Provide informal economy support through a dedicated fund. Collect offerings specifically for this purpose. Distribute funds fairly, with priority given to inmates without outside support. Track expenditures and report to the congregation. Generosity that is organized and accountable endures; generosity that is haphazard and unaccounted for fades.

Extend the ministry to families. The inmate’s spouse, children, and parents are suffering as much as he is—and they are doing so without the structured routine and captive community that prison ironically provides. They are suffering in isolation, sometimes in shame, in a financial crisis. A church that visits the prisoner but ignores his family has done half the job. My wife has never worked outside the home, and without my friends and son David, she could not have survived those six years.

The Impact of Being Forgotten

I must close this chapter with a word about what happens when the church does not come—when the letters stop, the visits end, the phone calls cease, and the incarcerated Christian is left alone with his faith and his cellmates.

What happens is spiritual erosion. The man who once stood firm begins to waver. The doctrines he held with conviction begin to feel academic. The promises of God that sustained him in the early months of his imprisonment begin to ring hollow—not because they are false, but because there is no one to remind him that they are true. “Faith cometh by hearing, and hearing by the word of God” (Romans 10:17). But who will preach if no one comes?

I watched a couple of men lose their faith in prison. Not all at once—not in a dramatic renunciation—but gradually, imperceptibly, the way a shoreline erodes. A little less prayer. A little less Bible reading. A little more participation in the módulo’s vices. A little less resistance to the prevailing moral code. And eventually, the man who once professed Christ is indistinguishable from the man who never did.

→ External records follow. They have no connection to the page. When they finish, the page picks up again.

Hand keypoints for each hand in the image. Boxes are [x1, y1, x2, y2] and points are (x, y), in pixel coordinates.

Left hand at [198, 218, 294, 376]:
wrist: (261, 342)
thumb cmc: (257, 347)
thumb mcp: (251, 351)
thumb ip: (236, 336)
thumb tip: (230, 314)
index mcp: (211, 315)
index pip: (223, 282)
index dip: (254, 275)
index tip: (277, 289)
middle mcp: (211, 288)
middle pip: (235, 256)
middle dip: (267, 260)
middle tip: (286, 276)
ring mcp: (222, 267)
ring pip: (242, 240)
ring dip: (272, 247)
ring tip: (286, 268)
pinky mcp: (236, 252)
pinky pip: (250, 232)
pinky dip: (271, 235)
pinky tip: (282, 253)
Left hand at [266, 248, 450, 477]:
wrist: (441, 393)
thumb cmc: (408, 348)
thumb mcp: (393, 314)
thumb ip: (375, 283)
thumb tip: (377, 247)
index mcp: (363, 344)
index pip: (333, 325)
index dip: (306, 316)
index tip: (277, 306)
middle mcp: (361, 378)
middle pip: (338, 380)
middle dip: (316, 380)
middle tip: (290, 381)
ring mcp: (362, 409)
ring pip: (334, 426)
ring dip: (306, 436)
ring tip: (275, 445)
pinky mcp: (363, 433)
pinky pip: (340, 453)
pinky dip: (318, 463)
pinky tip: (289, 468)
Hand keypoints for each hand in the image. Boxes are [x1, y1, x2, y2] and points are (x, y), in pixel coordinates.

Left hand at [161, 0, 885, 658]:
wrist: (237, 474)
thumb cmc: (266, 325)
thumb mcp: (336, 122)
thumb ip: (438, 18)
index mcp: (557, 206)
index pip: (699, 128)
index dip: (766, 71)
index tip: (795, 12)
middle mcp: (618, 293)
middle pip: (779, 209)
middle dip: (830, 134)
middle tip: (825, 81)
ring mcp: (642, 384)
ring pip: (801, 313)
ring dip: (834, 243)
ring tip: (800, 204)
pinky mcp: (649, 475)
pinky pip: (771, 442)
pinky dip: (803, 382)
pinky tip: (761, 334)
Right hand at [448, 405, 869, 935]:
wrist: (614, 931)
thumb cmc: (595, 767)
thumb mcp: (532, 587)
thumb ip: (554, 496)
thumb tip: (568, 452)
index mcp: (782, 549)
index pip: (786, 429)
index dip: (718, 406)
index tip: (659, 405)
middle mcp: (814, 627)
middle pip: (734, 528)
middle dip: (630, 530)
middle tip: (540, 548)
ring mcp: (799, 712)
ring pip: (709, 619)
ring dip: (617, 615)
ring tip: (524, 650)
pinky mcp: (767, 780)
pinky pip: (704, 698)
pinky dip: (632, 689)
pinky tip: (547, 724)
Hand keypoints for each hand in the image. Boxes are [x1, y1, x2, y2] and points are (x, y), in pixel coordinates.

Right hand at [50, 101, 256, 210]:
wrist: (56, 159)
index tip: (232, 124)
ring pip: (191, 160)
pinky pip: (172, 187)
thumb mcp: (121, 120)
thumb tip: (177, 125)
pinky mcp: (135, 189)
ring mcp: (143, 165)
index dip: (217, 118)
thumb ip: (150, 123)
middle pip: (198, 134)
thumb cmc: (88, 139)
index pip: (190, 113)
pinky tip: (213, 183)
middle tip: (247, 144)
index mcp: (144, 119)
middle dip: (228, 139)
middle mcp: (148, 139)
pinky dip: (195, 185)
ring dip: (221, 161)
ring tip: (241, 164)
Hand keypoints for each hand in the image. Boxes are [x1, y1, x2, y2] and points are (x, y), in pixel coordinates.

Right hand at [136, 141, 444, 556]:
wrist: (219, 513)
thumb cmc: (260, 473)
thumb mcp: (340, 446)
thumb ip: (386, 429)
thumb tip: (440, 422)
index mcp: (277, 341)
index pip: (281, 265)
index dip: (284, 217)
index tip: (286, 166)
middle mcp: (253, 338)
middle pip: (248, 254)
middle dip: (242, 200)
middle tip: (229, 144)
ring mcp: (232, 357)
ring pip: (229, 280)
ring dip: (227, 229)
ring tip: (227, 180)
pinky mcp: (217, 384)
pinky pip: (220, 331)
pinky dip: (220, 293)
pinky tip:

Was the church at fault? Not entirely. The man himself bears responsibility for his own walk with God. But the church bears responsibility for failing to “bear one another’s burdens, and so fulfill the law of Christ” (Galatians 6:2). The isolated Christian is a vulnerable Christian. And the church that leaves its members in isolation has failed in its most basic calling. “I was in prison, and ye came unto me” (Matthew 25:36). Or did you not? And on the day of judgment, the distinction will matter. Ask yourself if you have a Hebrews 13:3 perspective and attitude: “Remember them that are in bonds, as bound with them.”

Action Steps

If your church does not have a prison ministry, start one. Begin with a single volunteer visiting a single inmate. Build from there. The first step is the hardest; after that, God will multiply the effort.

Establish a informal economy fund with a monthly budget. Even fifty dollars per month directed to an inmate without family support can transform his daily existence and open doors for the Gospel being presented by you or him to others.

Write one letter or email per week to an incarcerated person. Keep it personal, specific, and spiritually substantive. Ask questions. Reference previous letters. Make it clear that you remember who they are and that you will write again.

Extend your ministry to the inmates family. Visit the spouse. Help with groceries. Drive the children to school. Sit with the family in church. Do not let them disappear from the congregation’s awareness.

Commit to a visitation schedule and keep it. Consistency is the single most important quality of effective prison ministry. Everything else is secondary.

Discussion Questions

Why does the church so often fail in its obligation to minister to prisoners? What institutional, cultural, and theological barriers prevent churches from engaging in prison ministry?

Read Matthew 25:31-46 and Hebrews 13:3. How does Christ’s identification with the prisoner challenge our assumptions about who deserves the church’s attention and resources?

What is the relationship between practical support (money, food, books, legal help) and spiritual ministry (preaching, counseling, discipleship) in the context of prison? Can they be separated, or must they go together?

How can a church maintain long-term prison ministry without burning out volunteers? What organizational structures support sustainability?